AI vs doctors: Harvard study highlights ER diagnosis gap

AI emergency – A Harvard-linked study finds certain AI models matched or exceeded physicians in ER triage accuracy, underscoring the need for real-world trials.

AI is moving from tech demos into the clinical conversation, and a new Harvard-linked study is putting its diagnostic abilities under the microscope.

Misryoum reports that researchers published the work in Science. evaluating how large language models perform across multiple medical scenarios. including real emergency room cases.. The focus_keyphrase driving the takeaway is “AI emergency diagnosis. ” where the study suggests at least one model could match or outperform physician baselines in early decision points.

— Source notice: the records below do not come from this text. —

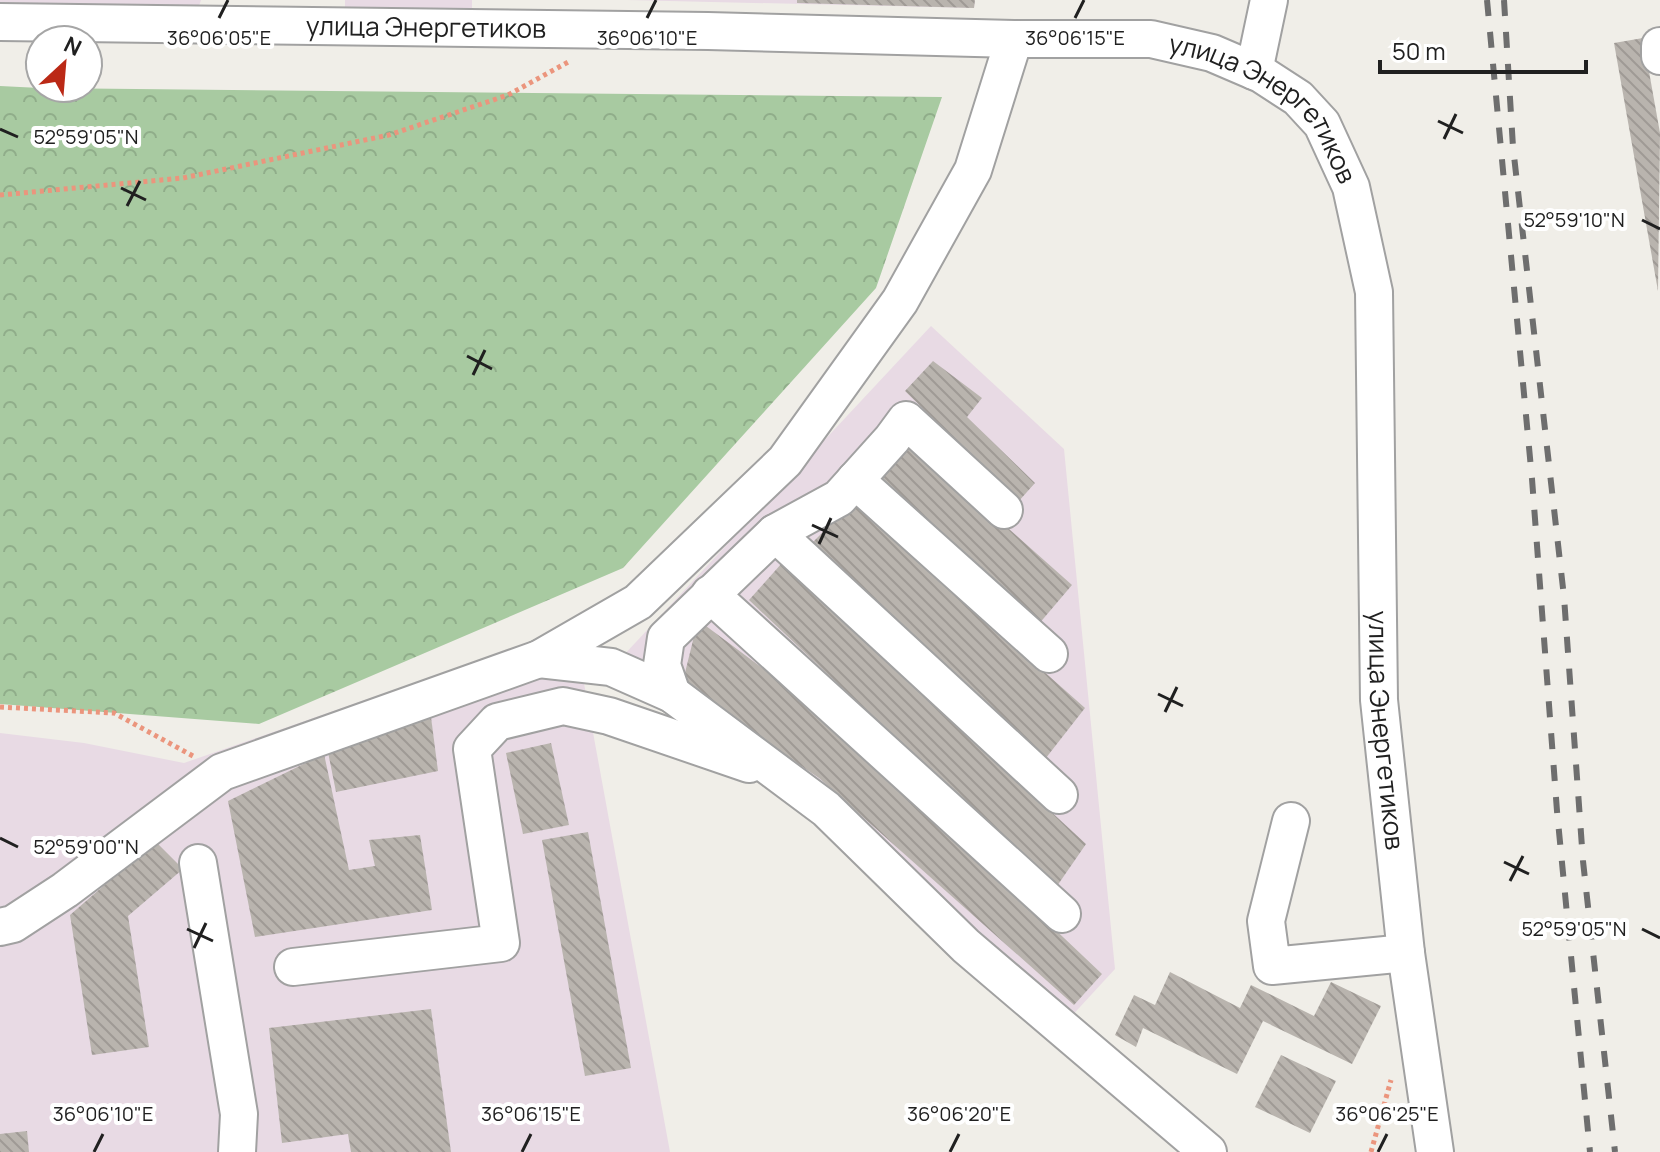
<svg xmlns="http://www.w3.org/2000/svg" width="1660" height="1152" viewBox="0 0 1660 1152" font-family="Manrope,sans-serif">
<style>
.industrial{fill:#e8dae4}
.forest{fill:url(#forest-crowns)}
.building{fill:url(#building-back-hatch)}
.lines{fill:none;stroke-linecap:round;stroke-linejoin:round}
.minor-casing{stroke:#a1a1a1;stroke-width:40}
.path{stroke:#eb957d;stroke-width:5;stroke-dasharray:4 4;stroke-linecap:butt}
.minor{stroke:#fff;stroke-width:36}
.rail{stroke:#6e6e6e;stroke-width:6;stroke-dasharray:16 16;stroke-linecap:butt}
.ticks{fill:none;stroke:#202020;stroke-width:3}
.labels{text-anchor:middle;stroke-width:8;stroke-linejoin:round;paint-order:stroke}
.street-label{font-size:26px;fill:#202020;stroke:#fff}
.ticks-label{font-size:20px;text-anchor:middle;fill:#202020;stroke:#fff;stroke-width:8;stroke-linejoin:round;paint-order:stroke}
</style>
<defs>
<pattern id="forest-crowns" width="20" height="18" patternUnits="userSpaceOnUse" patternTransform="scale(2)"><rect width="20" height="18" fill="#a8caa1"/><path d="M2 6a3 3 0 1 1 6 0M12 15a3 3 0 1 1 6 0" fill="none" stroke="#90ad8a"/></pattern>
<pattern id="building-back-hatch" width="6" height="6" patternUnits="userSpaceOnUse" patternTransform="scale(2)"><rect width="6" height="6" fill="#b9b4ae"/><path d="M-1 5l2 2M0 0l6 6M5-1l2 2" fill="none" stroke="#9f9a95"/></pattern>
</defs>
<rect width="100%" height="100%" fill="#f0eee8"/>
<g class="industrial">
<polygon points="0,0 201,0 199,6 0,4"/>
<polygon points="345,0 472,0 472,12 345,7"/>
<polygon points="627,0 975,0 974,8"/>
<polygon points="931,326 1064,449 1115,969 1056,1033 622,657"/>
<polygon points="529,643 583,678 670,1152 0,1152 0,733 84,743 184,763"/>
</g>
<polygon class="forest" points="0,86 40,88 942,97 876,288 623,568 259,724 0,704"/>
<g class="building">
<polygon points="797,0 975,0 974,8 797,3"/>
<polygon points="1643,38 1660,133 1658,291 1614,43"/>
<polygon points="933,361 982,398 967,417 1035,483 1018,502 905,391"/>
<polygon points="908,439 1072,585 1038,625 874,475"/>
<polygon points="853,502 1085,708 1042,763 811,544"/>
<polygon points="782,563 1086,844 1055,889 749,600"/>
<polygon points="698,620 839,725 1102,974 1074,1005 819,778 682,685"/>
<polygon points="431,717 438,771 336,792 328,752 365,736"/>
<polygon points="551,743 569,825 523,834 506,753"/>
<polygon points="324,754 349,870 375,866 369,840 420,835 432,910 255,937 228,801"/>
<polygon points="588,832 631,1068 585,1076 542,840"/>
<polygon points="155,841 183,869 128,916 149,1047 92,1055 70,915"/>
<polygon points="1170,972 1240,1008 1251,985 1314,1016 1331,982 1381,1006 1352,1064 1263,1021 1237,1074 1143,1028 1136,1047 1115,1035 1134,995 1155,1005"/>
<polygon points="431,1009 451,1152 351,1152 348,1134 282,1143 269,1028"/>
<polygon points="1281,1055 1336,1081 1310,1133 1255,1107"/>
<polygon points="27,1131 29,1152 0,1152 0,1134"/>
</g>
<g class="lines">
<defs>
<g id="minor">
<path id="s1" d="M0,22L708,31L1014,39H1151L1212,53L1261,74L1298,98L1322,124L1351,187L1374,292L1379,700L1406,953L1435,1152"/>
<polyline points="1660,46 1660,56"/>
<polyline points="1254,71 1269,0"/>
<polyline points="855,480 1049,654"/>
<polyline points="775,533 1059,795"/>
<polyline points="710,594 1062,914"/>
<polyline points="539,659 611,667 672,694 826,809 966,946 1208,1152"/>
<polyline points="672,694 662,665 666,638 775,533 839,498 892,439 906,420 1004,510"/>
<polyline points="1291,821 1266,921 1272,966 1406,953"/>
<polyline points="198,863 239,1114 237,1152"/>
<polyline points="0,927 13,924 65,890 222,772 539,659 638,602 785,461 900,301 973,170 1014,39"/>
<polyline points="293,967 501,943 472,749 497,722 563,706 609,716 749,764"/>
</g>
</defs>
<use href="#minor" class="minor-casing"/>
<g class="path">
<polyline points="0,195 183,178 389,135 508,95 570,61"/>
<polyline points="0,707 114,713 193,756"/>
<polyline points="1371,1152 1391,1080"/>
</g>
<use href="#minor" class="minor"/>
<g class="rail">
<polyline points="1487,0 1532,479 1557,811 1590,1152"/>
<polyline points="1504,0 1513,147 1564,597 1583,861 1615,1152"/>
</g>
</g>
<path class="ticks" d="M219,18L228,0M647,18L656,0M1075,18L1084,0M1438,121L1463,133M0,129L18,137M1444,139L1456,114M121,188L146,200M127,206L140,181M1642,220L1660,229M467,356L492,369M473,375L485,350M812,525L838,537M819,544L831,518M1158,694L1183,706M1165,712L1177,687M0,838L18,847M1504,862L1529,874M1510,881L1523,856M187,929L213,941M1642,929L1660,938M194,948L206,923M94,1152L103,1134M522,1152L531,1134M950,1152L959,1134M1378,1152L1387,1134"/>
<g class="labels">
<g class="street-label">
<text dy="9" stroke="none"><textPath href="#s1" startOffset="426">улица Энергетиков</textPath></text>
<text dy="9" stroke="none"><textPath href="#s1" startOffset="1290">улица Энергетиков</textPath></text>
<text dy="9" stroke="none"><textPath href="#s1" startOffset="1962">улица Энергетиков</textPath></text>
</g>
</g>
<g class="ticks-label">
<text x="647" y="45">36°06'10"E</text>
<text x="1075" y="45">36°06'15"E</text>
<text x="219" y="45">36°06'05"E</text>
<text x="86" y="144">52°59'05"N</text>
<text x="1574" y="227">52°59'10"N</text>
<text x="86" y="854">52°59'00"N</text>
<text x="1574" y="936">52°59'05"N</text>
<text x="103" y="1121">36°06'10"E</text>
<text x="531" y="1121">36°06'15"E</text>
<text x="959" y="1121">36°06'20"E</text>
<text x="1387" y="1121">36°06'25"E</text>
</g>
<g transform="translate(64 64) rotate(26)"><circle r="38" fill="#ffffff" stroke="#a6a6a6" stroke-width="2"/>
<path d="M0-6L14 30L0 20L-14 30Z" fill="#bb2916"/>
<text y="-12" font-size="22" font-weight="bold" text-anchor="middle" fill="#202020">N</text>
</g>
<path d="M1380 60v12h206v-12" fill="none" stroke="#202020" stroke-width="4"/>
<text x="1392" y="60" font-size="24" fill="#202020" stroke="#ffffff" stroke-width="6" paint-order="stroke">50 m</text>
</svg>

In the emergency room experiment, 76 patients were assessed at a Beth Israel Deaconess Medical Center setting.. Two attending physicians provided diagnoses. and those outputs were compared with diagnoses generated by OpenAI models labeled in the study as o1 and 4o.. Importantly, separate attending physicians reviewed the results without knowing whether each diagnosis came from a human or from the AI.

This context matters because emergency triage is often where critical information is most limited and time pressure is highest. If performance gains appear early, it raises questions about whether AI could function as a decision-support layer, even as clinicians remain responsible for final calls.

Misryoum notes that the researchers highlighted how the model inputs reflected the same text available to clinicians through electronic medical records at each diagnostic step. without additional preprocessing.. In the initial triage moments. where urgency is greatest and the dataset is smallest. the o1 model delivered an “exact or very close” diagnosis in 67% of cases.. By comparison, one physician reached that level 55% of the time and the other at 50%.

The authors also underlined that the results do not amount to AI taking over emergency decisions. Instead, they argue that the findings point to an urgent need for prospective trials that test these systems under real-world care conditions, with appropriate safeguards and evaluation methods.

While the study emphasizes performance on text-based information. the researchers cautioned that models may be more limited when reasoning involves non-text inputs such as medical images or other data types.. Misryoum also points out that this boundary is crucial for translating results from controlled comparisons into day-to-day hospital workflows.

At the heart of the debate is accountability.. Even if accuracy improves. patients and regulators will need clarity on how responsibility is handled when AI tools influence diagnosis and treatment choices.. In this context. Misryoum expects the next phase of research and policy discussions to focus as much on governance as on metrics.